→ Task details
Reproduce the portion of the Function_Growth.thy diff below that lies between "--- a/src/HOL/Library/Function_Growth.thy Mon" and "37 (1914), p.~225).", inclusive.

→ Passage to read
--- a/src/HOL/Library/Function_Growth.thy Mon Dec 08 22:42:12 2014 +0100
+++ b/src/HOL/Library/Function_Growth.thy Mon Dec 08 23:06:19 2014 +0100
@@ -14,12 +14,12 @@
on Landau Symbols (``O-Notation''). However these come at the cost of notational
oddities, particularly writing @{text "f = O(g)"} for @{text "f \<in> O(g)"} etc.
- Here we suggest a diffent way, following Hardy (G.~H.~Hardy and J.~E.~Littlewood,
+ Here we suggest a different way, following Hardy (G.~H.~Hardy and J.~E.~Littlewood,
Some problems of Diophantine approximation, Acta Mathematica 37 (1914), p.~225).
We establish a quasi order relation @{text "\<lesssim>"} on functions such that
@{text "f \<lesssim> g \<longleftrightarrow> f \<in> O(g)"}. From a didactic point of view, this does not only
avoid the notational oddities mentioned above but also emphasizes the key insight
- of a growth hierachy of functions:
+ of a growth hierarchy of functions:
@{text "(\<lambda>n. 0) \<lesssim> (\<lambda>n. k) \<lesssim> Discrete.log \<lesssim> Discrete.sqrt \<lesssim> id \<lesssim> \<dots>"}.
*}
@@ -147,7 +147,7 @@
using assms unfolding less_fun_def linorder_not_less [symmetric] by blast
text {*
- I did not found a proof for @{text "f \<prec> g \<longleftrightarrow> f \<in> o(g)"}. Maybe this only
+ I did not find a proof for @{text "f \<prec> g \<longleftrightarrow> f \<in> o(g)"}. Maybe this only
holds if @{text f} and/or @{text g} are of a certain class of functions.

[Page images and extracted text]
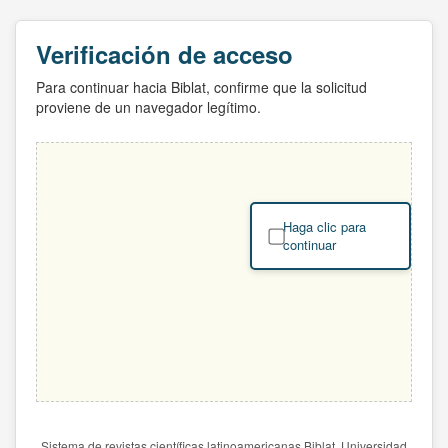
Verificación de acceso
Para continuar hacia Biblat, confirme que la solicitud
proviene de un navegador legítimo.
Haga clic para
continuar
Sistema de revistas científicas latinoamericanas Biblat. Universidad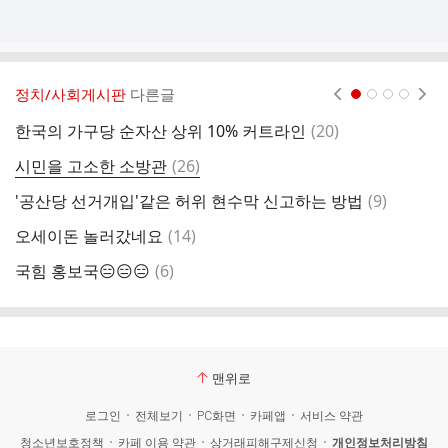
정치/사회게시판
다른글
현재페이지 1
2
3
4
댓
한국의 가구당 순자산 상위 10% 커트라인
(
20
)
특
글
댓
시민을 고소한 소방관
(
26
)
빠
글
댓
'공산당 선거개입'같은 허위 현수막 신고하는 방법
(
9
)
부
글
댓
오세이돈 놀러갔네요
(
14
)
수
글
댓
국힘 홍보국😑😑😑
(
6
)
글
맨위로
로그인
전체보기
PC화면
카페앱
서비스 약관
청소년보호정책
카페 이용 약관
상거래피해구제신청
개인정보처리방침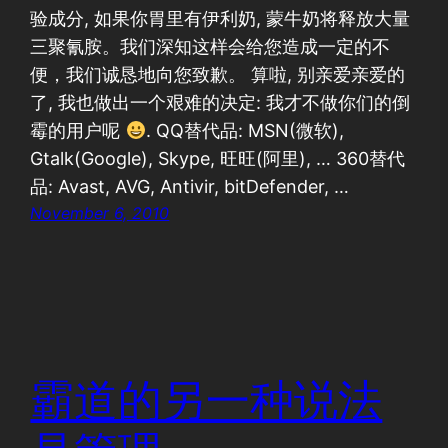
验成分, 如果你胃里有伊利奶, 蒙牛奶将释放大量
三聚氰胺。我们深知这样会给您造成一定的不
便，我们诚恳地向您致歉。 算啦, 别亲爱亲爱的
了, 我也做出一个艰难的决定: 我才不做你们的倒
霉的用户呢
. QQ替代品: MSN(微软),
Gtalk(Google), Skype, 旺旺(阿里), … 360替代
品: Avast, AVG, Antivir, bitDefender, …
November 6, 2010
霸道的另一种说法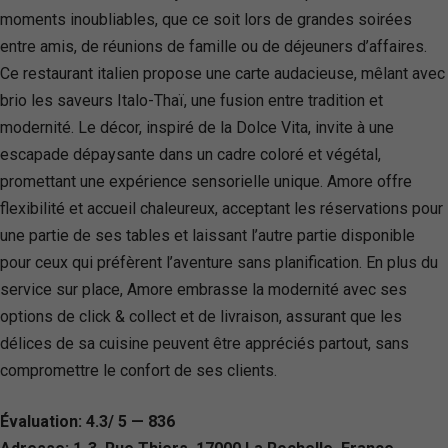
moments inoubliables, que ce soit lors de grandes soirées
entre amis, de réunions de famille ou de déjeuners d’affaires.
Ce restaurant italien propose une carte audacieuse, mêlant avec
brio les saveurs Italo-Thaï, une fusion entre tradition et
modernité. Le décor, inspiré de la Dolce Vita, invite à une
escapade dépaysante dans un cadre coloré et végétal,
promettant une expérience sensorielle unique. Amore offre
flexibilité et accueil chaleureux, acceptant les réservations pour
une partie de ses tables et laissant l’autre partie disponible
pour ceux qui préfèrent l’aventure sans planification. En plus du
service sur place, Amore embrasse la modernité avec ses
options de click & collect et de livraison, assurant que les
délices de sa cuisine peuvent être appréciés partout, sans
compromettre le confort de ses clients.
Évaluation: 4.3/ 5 — 836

→ Task solution
--- a/src/HOL/Library/Function_Growth.thy Mon Dec 08 22:42:12 2014 +0100
+++ b/src/HOL/Library/Function_Growth.thy Mon Dec 08 23:06:19 2014 +0100
@@ -14,12 +14,12 @@
on Landau Symbols (``O-Notation''). However these come at the cost of notational
oddities, particularly writing @{text "f = O(g)"} for @{text "f \<in> O(g)"} etc.
- Here we suggest a diffent way, following Hardy (G.~H.~Hardy and J.~E.~Littlewood,
+ Here we suggest a different way, following Hardy (G.~H.~Hardy and J.~E.~Littlewood,
Some problems of Diophantine approximation, Acta Mathematica 37 (1914), p.~225).